- Also known as: Breakdance Willy, El Gavachillo, Married Man
- Born: Willy Abers
- Origin: Los Angeles
- Occupation: Bassist
- Instrument: Bass guitar
- Years active: 1998-present
- Member of: Ozomatli
- Formerly of: Los Super Seven
- Website: www.myspace.com/wildogsbanda

= Wil-Dog Abers =

Willy "Wil-Dog" Abers is a bassist primarily for the LA-based Ozomatli band, but has also played in Los Super Seven, a Latin rock supergroup.

== Early life ==
Wil-Dog, also sometimes called "Breakdance Willy" as he is an accomplished breakdancer. He is of Jewish descent. His father was in the Revolutionary Communist Party, and he was raised mostly by his grandparents.
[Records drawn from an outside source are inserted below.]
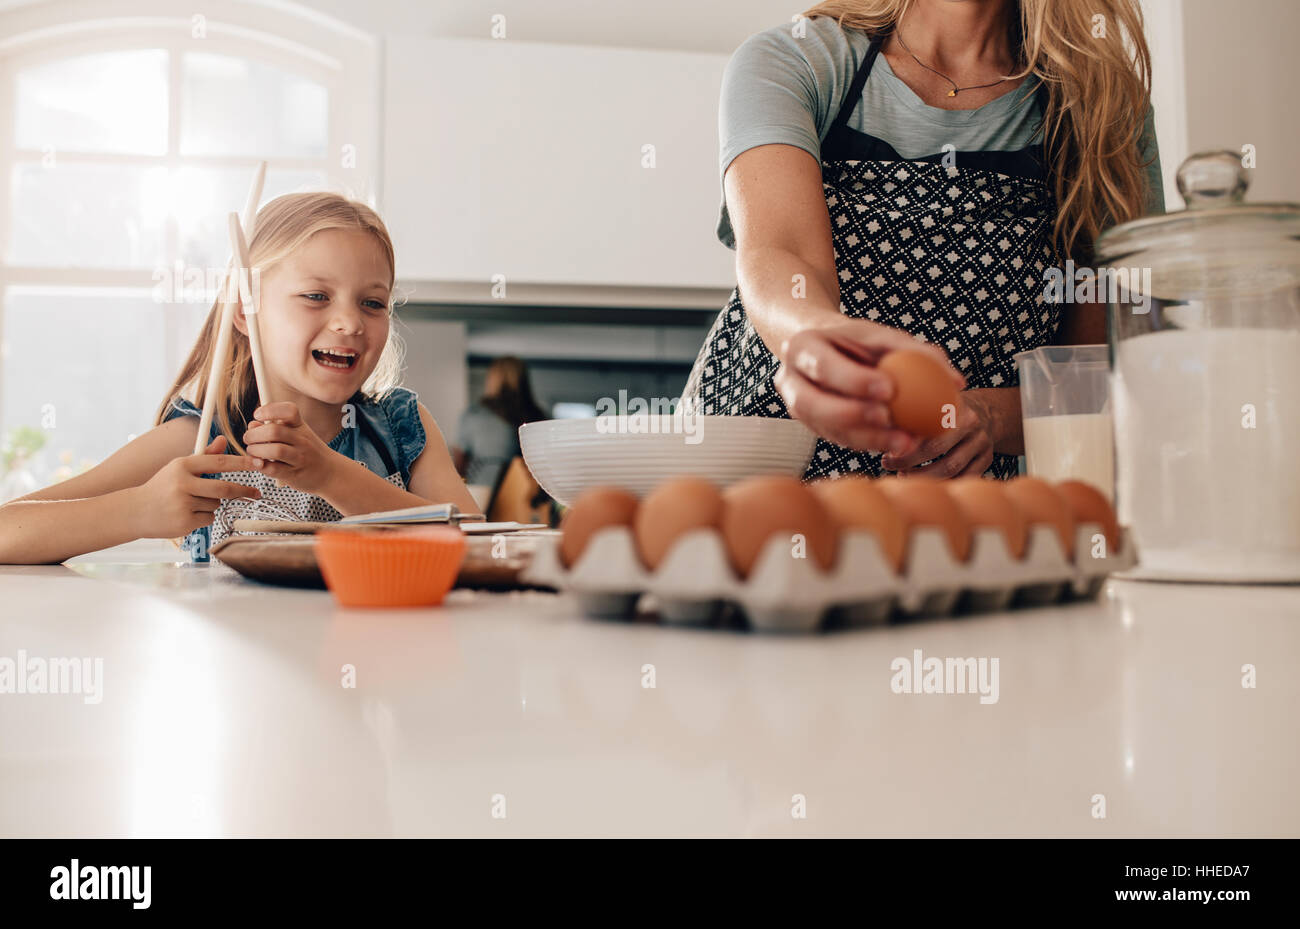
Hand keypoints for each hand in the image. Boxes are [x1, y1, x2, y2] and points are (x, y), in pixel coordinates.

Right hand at [130, 435, 262, 537]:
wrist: (135, 511)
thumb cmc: (163, 486)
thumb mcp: (180, 468)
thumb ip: (204, 457)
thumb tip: (223, 440)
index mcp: (182, 465)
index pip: (218, 462)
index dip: (241, 463)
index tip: (259, 463)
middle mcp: (182, 483)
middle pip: (224, 488)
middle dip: (243, 491)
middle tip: (256, 493)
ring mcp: (183, 503)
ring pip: (216, 504)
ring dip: (212, 504)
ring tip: (191, 503)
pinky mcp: (184, 521)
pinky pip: (209, 518)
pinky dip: (204, 517)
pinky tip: (187, 514)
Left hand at [243, 401, 340, 494]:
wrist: (331, 473)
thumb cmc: (308, 452)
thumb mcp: (296, 435)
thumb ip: (274, 427)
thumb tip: (252, 425)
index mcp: (301, 427)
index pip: (289, 411)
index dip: (269, 410)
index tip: (258, 415)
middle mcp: (302, 440)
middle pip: (274, 431)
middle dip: (254, 434)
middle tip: (248, 439)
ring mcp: (299, 458)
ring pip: (275, 450)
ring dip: (256, 451)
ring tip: (252, 452)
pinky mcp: (294, 474)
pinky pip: (274, 469)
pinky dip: (261, 466)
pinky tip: (259, 464)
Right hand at [772, 319, 964, 454]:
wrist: (824, 349)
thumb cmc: (857, 339)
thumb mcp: (882, 336)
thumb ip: (918, 353)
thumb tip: (955, 382)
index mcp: (802, 347)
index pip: (824, 366)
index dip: (854, 380)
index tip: (889, 389)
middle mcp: (789, 380)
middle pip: (813, 404)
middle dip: (852, 415)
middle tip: (890, 420)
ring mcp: (797, 407)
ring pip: (825, 429)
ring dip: (865, 437)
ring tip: (905, 442)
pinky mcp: (813, 427)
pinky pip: (838, 439)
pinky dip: (868, 443)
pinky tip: (898, 445)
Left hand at [880, 389, 996, 477]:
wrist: (987, 411)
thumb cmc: (945, 407)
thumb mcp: (934, 398)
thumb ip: (912, 407)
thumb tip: (876, 423)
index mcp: (954, 406)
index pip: (927, 426)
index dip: (905, 443)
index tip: (886, 452)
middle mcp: (971, 424)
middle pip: (937, 449)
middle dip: (908, 461)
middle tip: (888, 464)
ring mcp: (982, 443)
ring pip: (951, 469)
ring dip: (923, 476)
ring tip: (902, 475)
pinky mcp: (987, 459)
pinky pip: (964, 478)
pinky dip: (943, 484)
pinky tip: (924, 483)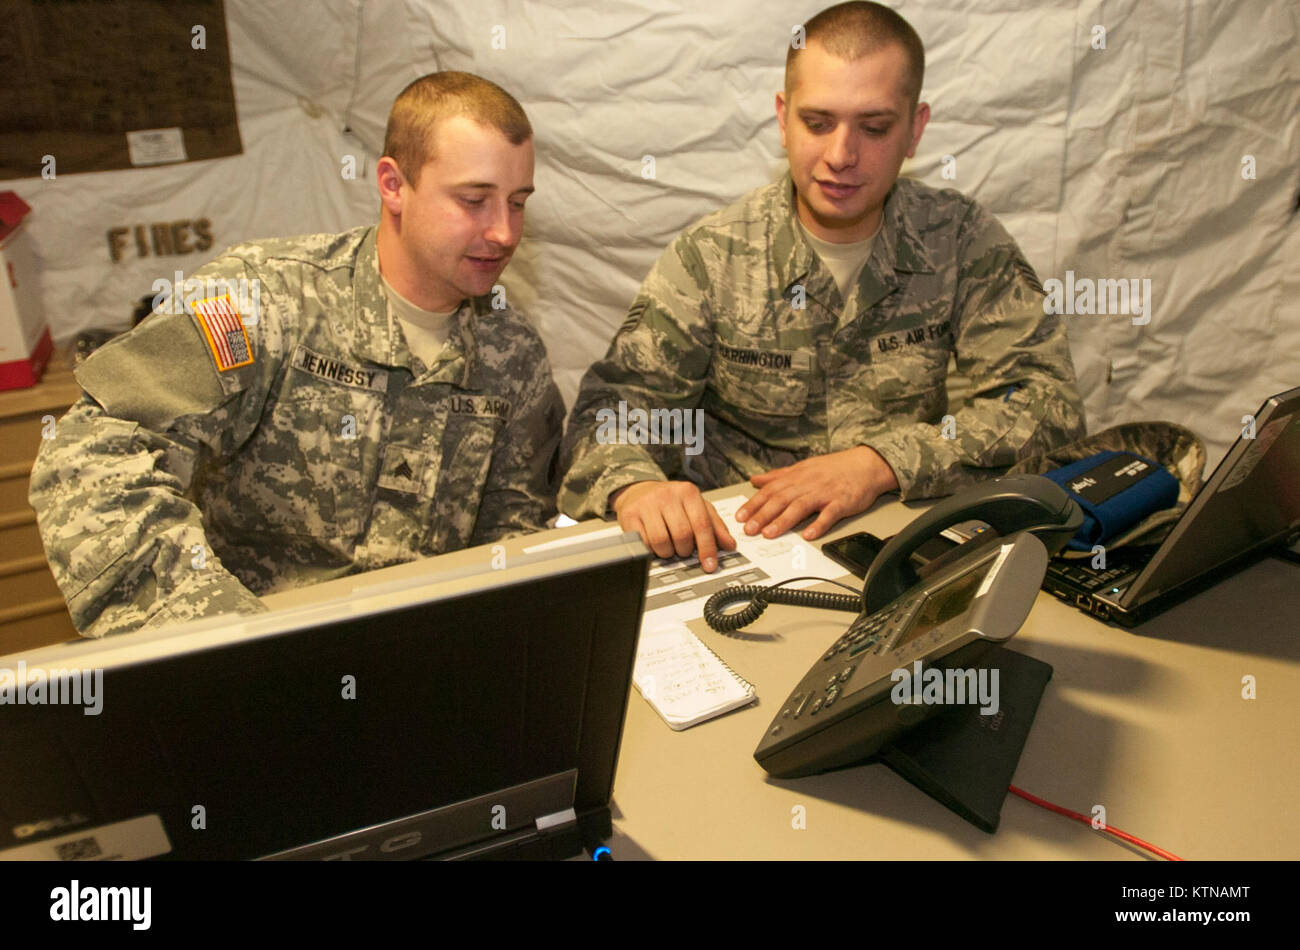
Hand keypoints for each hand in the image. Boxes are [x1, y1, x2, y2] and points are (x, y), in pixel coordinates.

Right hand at [610, 480, 736, 570]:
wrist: (639, 490)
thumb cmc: (670, 501)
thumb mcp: (696, 507)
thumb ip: (715, 526)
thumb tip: (730, 545)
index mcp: (688, 492)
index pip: (702, 525)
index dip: (707, 548)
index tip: (710, 565)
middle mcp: (667, 495)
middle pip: (682, 535)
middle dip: (684, 550)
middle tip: (683, 549)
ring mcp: (647, 504)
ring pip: (661, 541)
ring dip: (667, 552)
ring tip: (668, 546)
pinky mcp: (630, 515)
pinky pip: (643, 543)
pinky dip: (650, 549)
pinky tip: (653, 543)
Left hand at [735, 446, 898, 540]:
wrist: (866, 464)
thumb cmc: (834, 468)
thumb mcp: (803, 467)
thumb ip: (778, 476)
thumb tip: (756, 480)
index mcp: (797, 476)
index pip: (771, 490)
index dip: (754, 504)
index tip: (740, 517)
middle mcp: (808, 483)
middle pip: (782, 499)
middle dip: (763, 515)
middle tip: (749, 529)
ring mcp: (825, 493)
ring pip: (801, 506)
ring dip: (784, 521)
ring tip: (769, 534)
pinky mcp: (842, 502)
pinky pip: (829, 514)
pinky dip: (819, 525)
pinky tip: (808, 535)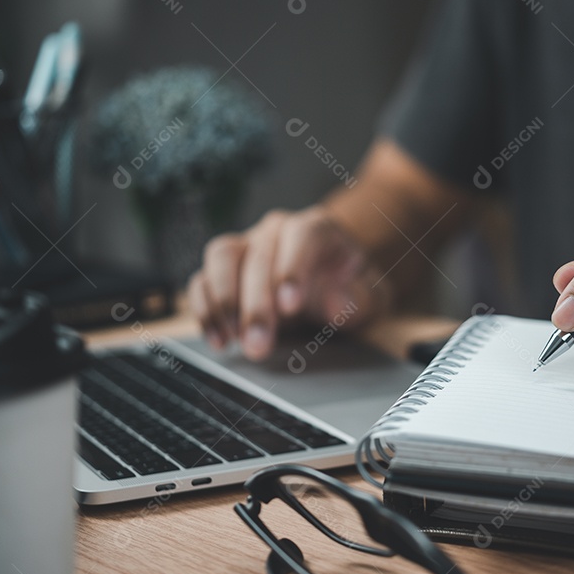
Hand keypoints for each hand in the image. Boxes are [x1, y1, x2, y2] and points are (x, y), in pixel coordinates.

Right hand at [187, 207, 387, 359]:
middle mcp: (277, 230)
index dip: (293, 268)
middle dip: (256, 304)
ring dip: (224, 301)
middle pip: (259, 254)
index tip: (290, 306)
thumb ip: (359, 298)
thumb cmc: (350, 287)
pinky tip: (218, 338)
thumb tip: (337, 301)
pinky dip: (205, 310)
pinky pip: (203, 279)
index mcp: (318, 229)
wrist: (332, 284)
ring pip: (222, 257)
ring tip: (234, 339)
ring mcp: (247, 245)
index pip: (302, 235)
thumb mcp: (370, 297)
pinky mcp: (224, 268)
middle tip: (259, 344)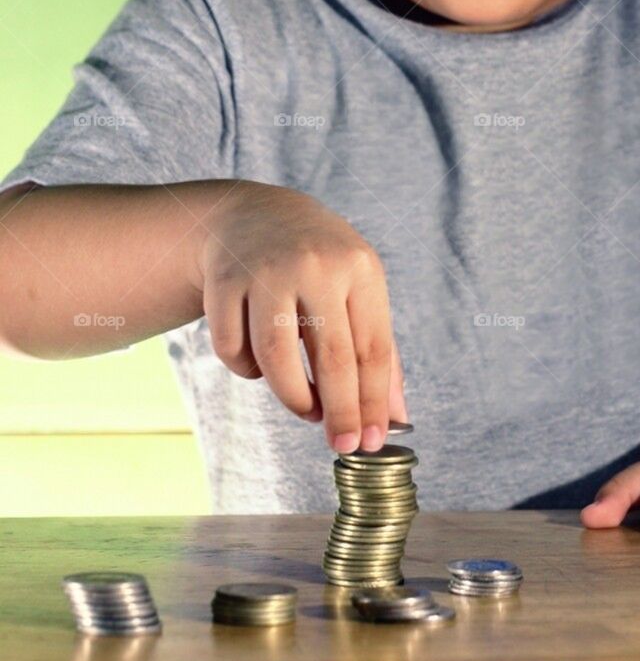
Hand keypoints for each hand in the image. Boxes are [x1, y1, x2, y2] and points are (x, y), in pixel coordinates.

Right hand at [195, 179, 407, 453]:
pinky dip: (247, 370)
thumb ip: (378, 349)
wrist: (254, 215)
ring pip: (277, 359)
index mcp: (359, 268)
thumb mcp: (357, 287)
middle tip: (341, 445)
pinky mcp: (224, 281)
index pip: (374, 348)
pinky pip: (233, 348)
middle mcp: (316, 266)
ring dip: (293, 398)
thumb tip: (394, 417)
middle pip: (332, 358)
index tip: (371, 442)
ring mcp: (266, 272)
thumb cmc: (319, 263)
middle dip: (340, 413)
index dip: (373, 402)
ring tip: (305, 408)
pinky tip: (262, 366)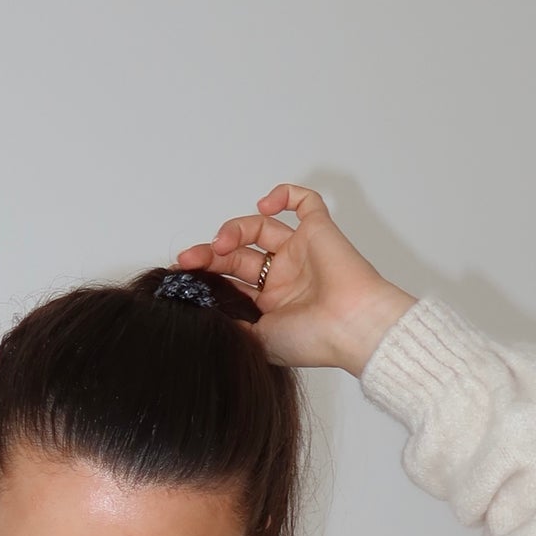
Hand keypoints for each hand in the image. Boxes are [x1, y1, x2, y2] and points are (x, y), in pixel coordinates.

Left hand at [176, 185, 413, 374]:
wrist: (350, 327)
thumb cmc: (313, 340)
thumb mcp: (257, 340)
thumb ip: (230, 322)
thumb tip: (201, 308)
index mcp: (272, 304)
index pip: (232, 279)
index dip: (207, 273)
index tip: (184, 272)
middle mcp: (285, 276)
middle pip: (240, 253)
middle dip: (212, 253)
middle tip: (192, 259)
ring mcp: (301, 252)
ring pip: (261, 226)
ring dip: (235, 228)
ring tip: (222, 242)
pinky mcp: (319, 231)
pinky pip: (305, 202)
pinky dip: (284, 195)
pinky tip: (264, 205)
From an early age, he saw, first-hand, police violence, racism, and anti-Semitism. He dropped out of high-school in the 11th grade and spent all his time stealing, smoking marijuana, and living out of his car. Eventually, he joined an at-risk youth-center, where he found his purpose and joined Ozomatli. Wil-Dog is a Pisces.

== Career ==
Ozomatli cut their self-titled first CD in 1998. In 2001, Wil-Dog participated in the recording of two albums, Ozomatli's second album Embrace the Chaos and Los Super Seven's Canto. Other Ozomatli albums followed, including the Coming Up EP, their third album Street Signs and the live CD / DVD Live at the Filmore. Aside from playing bass, Wil-Dog contributed songwriting and backup vocals. He endorses the "Variax Bass 700". He and fellow band member Justin Porée have also provided the voice of the announcer in the Dance Dance Revolution series since the release of Dance Dance Revolution X.

In 2012, he began a side project billing himself as "El Gavachillo" singing traditional Mexican banda music.